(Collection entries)
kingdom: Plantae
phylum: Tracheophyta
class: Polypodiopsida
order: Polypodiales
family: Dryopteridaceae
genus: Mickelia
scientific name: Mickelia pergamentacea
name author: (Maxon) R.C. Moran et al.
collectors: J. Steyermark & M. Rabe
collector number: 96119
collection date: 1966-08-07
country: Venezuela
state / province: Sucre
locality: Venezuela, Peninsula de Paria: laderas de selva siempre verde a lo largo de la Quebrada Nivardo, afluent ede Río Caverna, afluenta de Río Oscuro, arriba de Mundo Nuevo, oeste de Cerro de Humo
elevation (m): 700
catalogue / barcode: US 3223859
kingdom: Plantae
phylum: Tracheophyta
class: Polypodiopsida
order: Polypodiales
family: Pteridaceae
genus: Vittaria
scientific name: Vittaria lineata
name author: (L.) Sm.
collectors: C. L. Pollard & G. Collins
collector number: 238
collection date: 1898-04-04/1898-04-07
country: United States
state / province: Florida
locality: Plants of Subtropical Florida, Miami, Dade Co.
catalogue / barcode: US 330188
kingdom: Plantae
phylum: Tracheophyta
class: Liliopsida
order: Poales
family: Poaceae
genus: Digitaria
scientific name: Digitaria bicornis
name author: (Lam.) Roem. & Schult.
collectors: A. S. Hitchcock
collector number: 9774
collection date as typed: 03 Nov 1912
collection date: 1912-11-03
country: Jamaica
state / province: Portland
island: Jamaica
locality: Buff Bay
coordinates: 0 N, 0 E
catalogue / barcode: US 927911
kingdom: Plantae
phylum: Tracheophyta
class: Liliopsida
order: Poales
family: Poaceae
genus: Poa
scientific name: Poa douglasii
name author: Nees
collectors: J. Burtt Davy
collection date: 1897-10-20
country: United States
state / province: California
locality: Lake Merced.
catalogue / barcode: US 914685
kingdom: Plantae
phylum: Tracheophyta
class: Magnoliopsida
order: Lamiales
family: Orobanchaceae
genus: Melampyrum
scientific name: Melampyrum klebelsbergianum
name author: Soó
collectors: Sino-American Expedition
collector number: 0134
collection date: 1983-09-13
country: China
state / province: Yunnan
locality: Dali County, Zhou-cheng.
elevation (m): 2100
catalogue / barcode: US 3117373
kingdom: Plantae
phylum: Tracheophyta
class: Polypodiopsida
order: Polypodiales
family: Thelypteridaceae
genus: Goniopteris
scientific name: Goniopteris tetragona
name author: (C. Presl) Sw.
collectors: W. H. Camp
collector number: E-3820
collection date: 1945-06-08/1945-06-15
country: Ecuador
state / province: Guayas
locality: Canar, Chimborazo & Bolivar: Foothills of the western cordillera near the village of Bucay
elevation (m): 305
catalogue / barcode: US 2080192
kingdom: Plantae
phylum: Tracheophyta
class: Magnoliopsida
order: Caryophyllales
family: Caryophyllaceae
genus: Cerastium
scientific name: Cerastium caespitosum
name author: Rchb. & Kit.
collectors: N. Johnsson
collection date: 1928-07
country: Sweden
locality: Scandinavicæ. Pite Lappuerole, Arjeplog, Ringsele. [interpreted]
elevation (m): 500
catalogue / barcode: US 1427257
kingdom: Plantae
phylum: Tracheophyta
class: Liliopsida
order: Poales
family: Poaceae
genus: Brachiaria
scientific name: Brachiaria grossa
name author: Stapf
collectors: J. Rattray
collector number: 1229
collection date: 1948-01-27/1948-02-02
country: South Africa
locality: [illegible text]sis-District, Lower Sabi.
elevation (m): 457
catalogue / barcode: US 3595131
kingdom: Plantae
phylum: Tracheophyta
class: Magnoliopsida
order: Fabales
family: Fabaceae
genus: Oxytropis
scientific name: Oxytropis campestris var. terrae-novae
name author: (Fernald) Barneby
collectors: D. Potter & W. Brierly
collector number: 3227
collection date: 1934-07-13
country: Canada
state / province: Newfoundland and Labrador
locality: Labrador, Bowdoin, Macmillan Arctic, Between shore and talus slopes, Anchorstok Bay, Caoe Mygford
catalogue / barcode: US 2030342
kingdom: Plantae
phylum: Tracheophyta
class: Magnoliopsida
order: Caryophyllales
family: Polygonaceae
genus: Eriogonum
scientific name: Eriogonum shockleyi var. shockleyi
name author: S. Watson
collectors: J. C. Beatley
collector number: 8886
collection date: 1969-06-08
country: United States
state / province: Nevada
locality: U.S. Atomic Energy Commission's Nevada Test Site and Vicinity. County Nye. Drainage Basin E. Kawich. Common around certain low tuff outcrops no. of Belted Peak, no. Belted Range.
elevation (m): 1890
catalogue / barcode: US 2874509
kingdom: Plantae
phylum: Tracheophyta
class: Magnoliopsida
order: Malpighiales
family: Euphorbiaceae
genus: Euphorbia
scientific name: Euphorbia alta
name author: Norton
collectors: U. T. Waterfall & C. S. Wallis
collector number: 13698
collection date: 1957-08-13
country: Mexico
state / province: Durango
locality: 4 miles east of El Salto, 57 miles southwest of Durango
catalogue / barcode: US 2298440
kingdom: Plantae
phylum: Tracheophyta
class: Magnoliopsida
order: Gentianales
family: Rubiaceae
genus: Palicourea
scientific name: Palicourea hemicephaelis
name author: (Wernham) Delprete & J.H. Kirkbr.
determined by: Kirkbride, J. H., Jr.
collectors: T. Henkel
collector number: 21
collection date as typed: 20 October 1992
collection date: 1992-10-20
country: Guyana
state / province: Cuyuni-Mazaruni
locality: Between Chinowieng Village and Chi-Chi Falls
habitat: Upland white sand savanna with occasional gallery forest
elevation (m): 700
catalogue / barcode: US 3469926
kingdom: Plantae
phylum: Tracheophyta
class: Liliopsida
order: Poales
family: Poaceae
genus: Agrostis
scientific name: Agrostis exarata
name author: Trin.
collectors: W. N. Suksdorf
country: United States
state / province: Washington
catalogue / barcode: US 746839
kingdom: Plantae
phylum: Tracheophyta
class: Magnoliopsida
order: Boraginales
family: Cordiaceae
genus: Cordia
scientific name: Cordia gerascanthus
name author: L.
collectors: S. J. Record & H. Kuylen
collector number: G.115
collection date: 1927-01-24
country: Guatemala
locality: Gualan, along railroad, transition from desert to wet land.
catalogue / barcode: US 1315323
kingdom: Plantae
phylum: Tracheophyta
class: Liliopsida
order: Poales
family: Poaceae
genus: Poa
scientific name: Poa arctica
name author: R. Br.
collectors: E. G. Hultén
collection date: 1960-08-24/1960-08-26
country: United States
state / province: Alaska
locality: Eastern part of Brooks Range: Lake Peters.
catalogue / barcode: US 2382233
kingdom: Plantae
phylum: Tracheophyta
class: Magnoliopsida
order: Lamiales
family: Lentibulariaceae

=== Exercise directions ===
Output the lines above verbatim, beginning with the line containing "scientific name: Poa arctica" and continuing through the end of the rows.

=== Reply ===
scientific name: Poa arctica
name author: R. Br.
collectors: E. G. Hultén
collection date: 1960-08-24/1960-08-26
country: United States
state / province: Alaska
locality: Eastern part of Brooks Range: Lake Peters.
catalogue / barcode: US 2382233
kingdom: Plantae
phylum: Tracheophyta
class: Magnoliopsida
order: Lamiales
family: Lentibulariaceae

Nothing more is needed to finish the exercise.